Monday, January 7, 2013

Ventura to Santa Barbara

Summer Solstice Parade, Santa Barbara, California
Thirty miles is not enough distance between stops, unless that's how far it is to Santa Barbara and lunch is calling. Another of Father Junipero Serra's mission towns (the mission was founded two years after his death), Santa Barbara is famous for its Spanish Colonial Revival architecture and burgeoning wine industry.

The architecture resulted from reforms introduced when rebuilding the city after a June 1925 earthquake. The wine came later.

Although grapes have been a part of the landscape since the time of Serra, modern winemaking didn't begin until 1962. The industry took off in the 1990s and received an additional boost from the 2004 movie Sideways, which chronicles the misadventures of a lost soul from San Diego and his old college buddy, who spend their days stumbling about area wineries.

We are not lost, we are just having trouble finding State Street. The main artery of Santa Barbara eludes us as we zig-zag along tree-laden, one-way avenues, admiring red tile roofs.

An easier way is to ride the Pacific Surfliner here, eat lunch at one of the beachside cafes, and then return home. It takes all day, but as a friend once noted, Telegraph Brewing Company is less than a mile walk from the Amtrak station. What's the hurry?

If you catch the 6:43 train from Solana Beach north of San Diego, you'll be in Santa Barbara by noon. Take the 4:35 train back, and you're home by 10 p.m. Spring a little extra for business class to get a seat upstairs, extra leg room, and free snacks.

But that's a different trip. Now we are driving. After several near misses, we turn a corner and see the wall of people that is State Street. It is closed to traffic because today is the summer solstice and there is a parade. I hate a parade.

Coming to see this is no more a part of the plan than is stopping for salads at D'Vine, but life is full of happy accidents (“Buenaventura”) and here we are. Sandra orders the ahi–perfectly seared, raw in the middle–while I enjoy the more thoroughly cooked but equally delicious grilled salmon.
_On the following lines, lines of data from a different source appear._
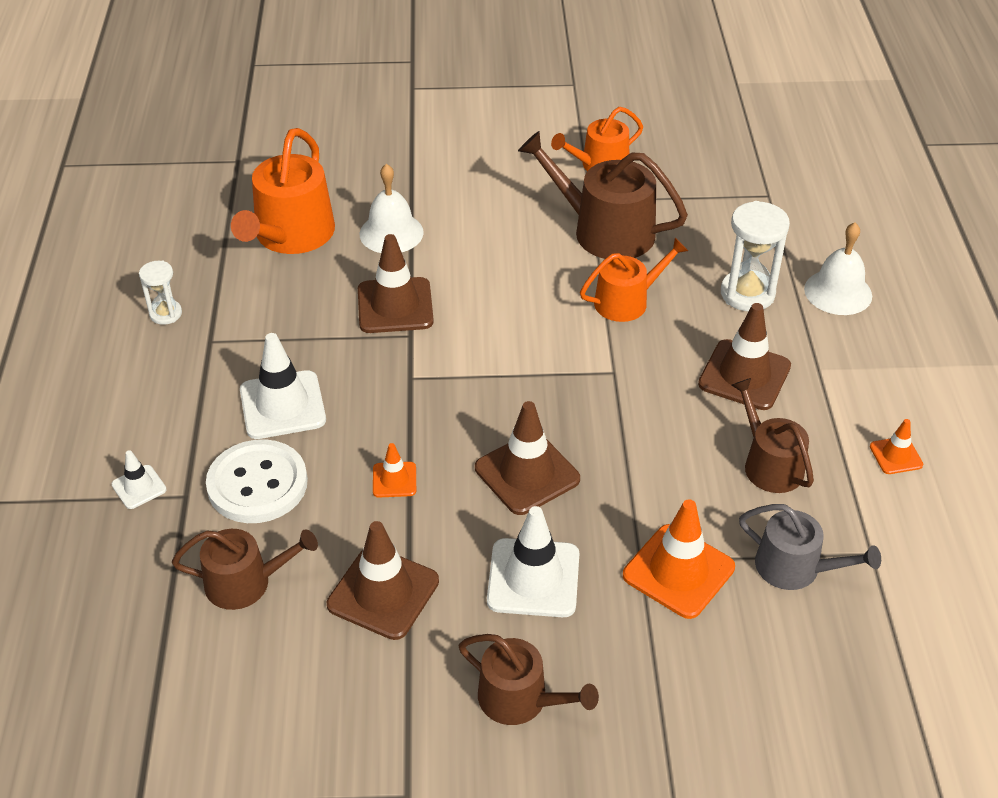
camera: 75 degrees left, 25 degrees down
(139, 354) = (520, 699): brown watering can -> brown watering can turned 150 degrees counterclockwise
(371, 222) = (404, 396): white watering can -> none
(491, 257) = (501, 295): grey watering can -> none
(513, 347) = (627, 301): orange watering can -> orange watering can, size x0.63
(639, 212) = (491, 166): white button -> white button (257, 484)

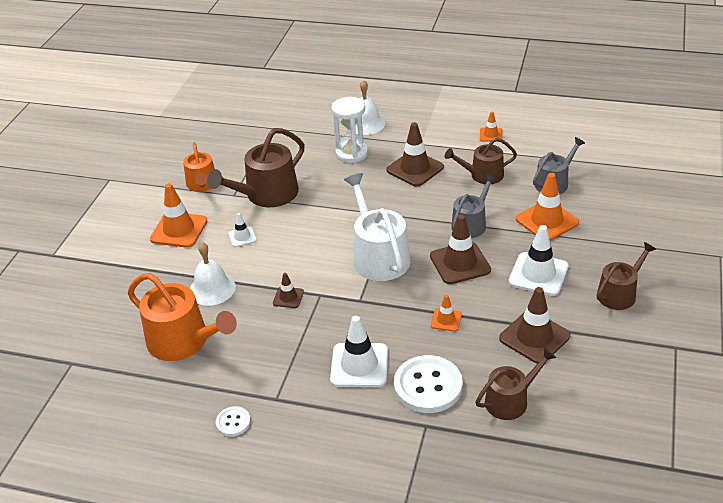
camera: 70 degrees left, 5 degrees down
(139, 487) = (409, 451): white traffic cone -> white traffic cone (242, 237)
(165, 314) = (233, 422): white hourglass -> white button
(246, 582) = (511, 400): brown watering can -> brown watering can turned 45 degrees clockwise
(395, 306) = (288, 297): brown traffic cone -> brown traffic cone, size x0.52
(495, 172) = (179, 230): none -> orange traffic cone
(511, 377) = (378, 256): none -> white watering can
(627, 301) = (335, 198): orange watering can -> none
(630, 471) = (471, 224): none -> grey watering can

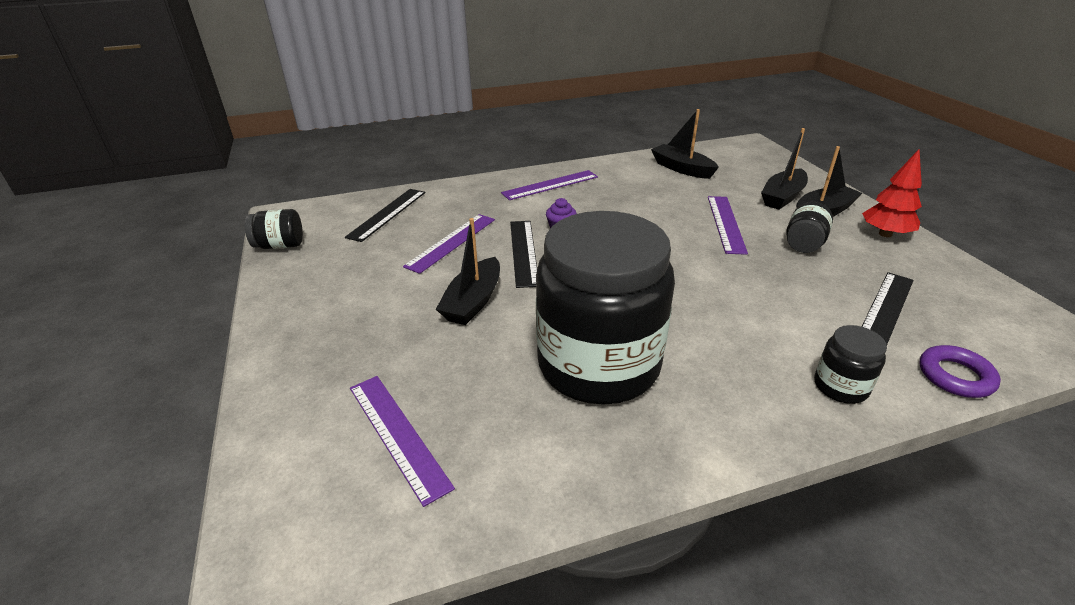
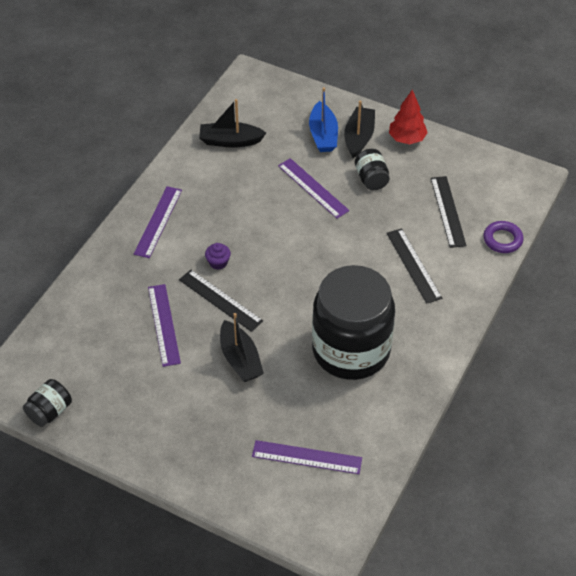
camera: 45 degrees left, 15 degrees up
(387, 214) = (80, 331): black ruler -> black ruler (413, 265)
(782, 197) = (323, 135): black boat -> blue boat
(840, 386) = (463, 282): black jar -> none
The parade happens. This is a college town near the beach. Spectators show off tattoos, piercings, and crazy hair. They wear Dead Milkmen and Evil Dead T-shirts. They are beautiful, smiling and laughing and clapping their hands as motorless floats pass.

Participants are no less beautiful. There are roller skaters, pirates, and mermaids. There are giant cartoon animals: A penguin, a pig, a flamingo, an owl that turns its head 360 degrees. There are Brazilian drummers, dancing girls with pink headdresses, marching bands. Who could hate this?

Our tight schedule means we must leave too soon. The street behind us remains in a state of organized chaos, music blaring, people cheering and laughing. The bustle distracts us and it isn't until we are back on US-101, maybe 20 miles north, that we realize we have forgotten something important: Dessert.